That little big show at the National Theatre with the cumbersome title of “Dirty Dancing, the Classic Story on Stage” might just surprise you.
It’s been hanging around a number of years now, touring all over the world, tapping some wellspring of fandom that maybe the world didn’t know existed. That would be the huge following for the original movie in the 1980s, which to date has cleared close to $250 million.
Now, a freshly minted, new-cast version has started its North American tour at the National Theatre, and you know what: it’s a lot of fun.
You remember the old tale. It’s camp time in the summer of 1963—and the irrepressible “Baby,” the youngest of her clan, is at a family camp with her folks and her snooty older sister. Hormones are running wild up here, and the news is very much in the news. Baby is set to join the Peace Corps, and the son of the camp owner is going to Mississippi to join the Freedom Riders.
They’re learning dancing and acting and singing from a crew of pros, chief among them the hot stuff, very buff and cool-named Johnny Castle, a not overly educated working-class guy who’s got the moves of a catnip-for-the-ladies-of-all-ages guy but the wistful heart of dreamer who wants to move up and out. Naturally, Baby is smitten, big time, and a summer romance ensues. Baby’s dad is suspicious of the lower-class Johnny, and then there’s Penny, Johnny’s dance partner and friend, and pregnant by a summer waiter.
This is the stuff of melodrama and soap opera, but just the kind of peppery ingredients, complete with schmaltz, that made a star out of Patrick Swayze as Johnny.
This is a show all about the dancing. The music is provided like a soundtrack with two terrific singers warbling. Jenlee Shallow and Doug Carpenter belt out with big emotion, voice and heart hits, such as “I Had the Time of My Life,” “In The Still of The Night,” “Love Is Strange,” “This Magic Moment” and “Do You Love Me,” backed up by a hard-driving band.
A number of things make this show work: some inventive back projections, an energy and enthusiasm on the part of the whole cast that’s infectious and the three principals.
On that note, let’s hear it for Samuel Pergande, who has the unenviable task of dancing with the ghost of Swayze. He’s no Swayze, but he’s definitely his own Johnny Castle. Ballet-trained (the Joffrey), Pergande can act well enough, but its his own move and stage presence, something on the order of a caged cat, that counts for a lot. The guy has his very own charisma, plus he brings subtle litheness and athleticism to the part, the kind that add grace to grit.

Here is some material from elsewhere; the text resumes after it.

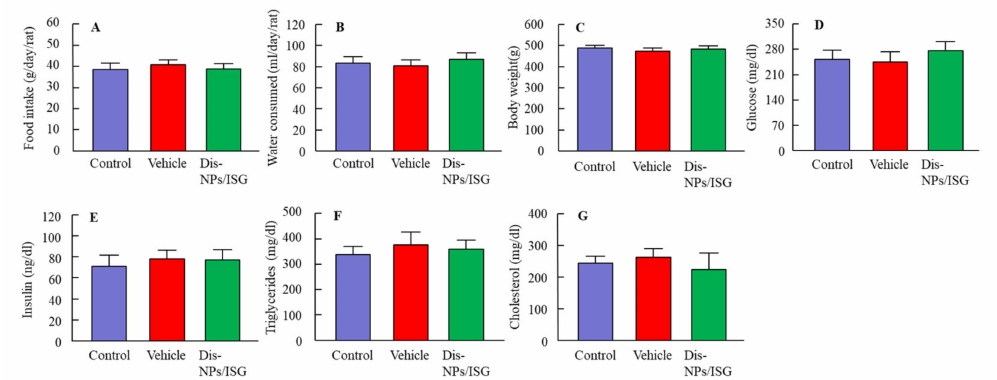
Figure 5. E ff ect of the Dis-NPs / ISG on food ( A ) and water ( B ) intake, body weight ( C ), plasma glucose ( D ), plasma insulin ( E ), plasma triglycerides ( F ), and plasma cholesterol ( G ) levels in the 15-month-old Otsuka Long–Evans Tokushima Fatty (OLETF) rats. The Dis-NPs / ISG was repeatedly instilled into the right eye of OLETF rats for 1 month (twice a day, 9:00 a.m. and 7:00 p.m.). Control, noninstilled OLETF rat; Vehicle, vehicle-instilled OLETF rat; Dis-NPs / ISG, Dis-NPs / ISG-instilled OLETF rat. n = 5–6. The repetitive instillation of Dis-NPs / ISG did not a ff ect the food and water intake and some blood test values for diabetes mellitus (DM) in the OLETF rats.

This is a show about dancing, after all, and Jenny Winton, also ballet-trained, in her first road and Broadway-type show, knocks herself and us out with elan, high kicks and struts and blonde elegance.
As “Baby,” Jillian Mueller is by now a natural Broadway baby. She comes from the world of hundreds of auditions, starring in a similar (but not so effective) film-into-show effort, “Flashdance,” of which she was easily the standout. She has a kind of sweaty energy. She’s never going less than all out and full-tilt boogy. Small in build, she’s a giant out there.
You have to remember, too, that Mueller and Pergande—whose Johnny wants to become a legit ballet dancer—have to pretend that they can’t dance certain dances, not an easy thing to bring off.
There’s another factor, and that’s the audience, which seems to be made up of movie fans, the majority of which are women, girls, millennials mixed in with baby boomers and all points in between. Somewhere along the way, they’ve got it all covered with memory, every song, every move, every line, and most of all, they kind of go crazy with the big lift, when Johnny lifts Baby way up high, and the audience erupts. They had the time of their lives, that’s for sure.
“Dirty Dancing” runs through Sept. 14 at the National Theatre.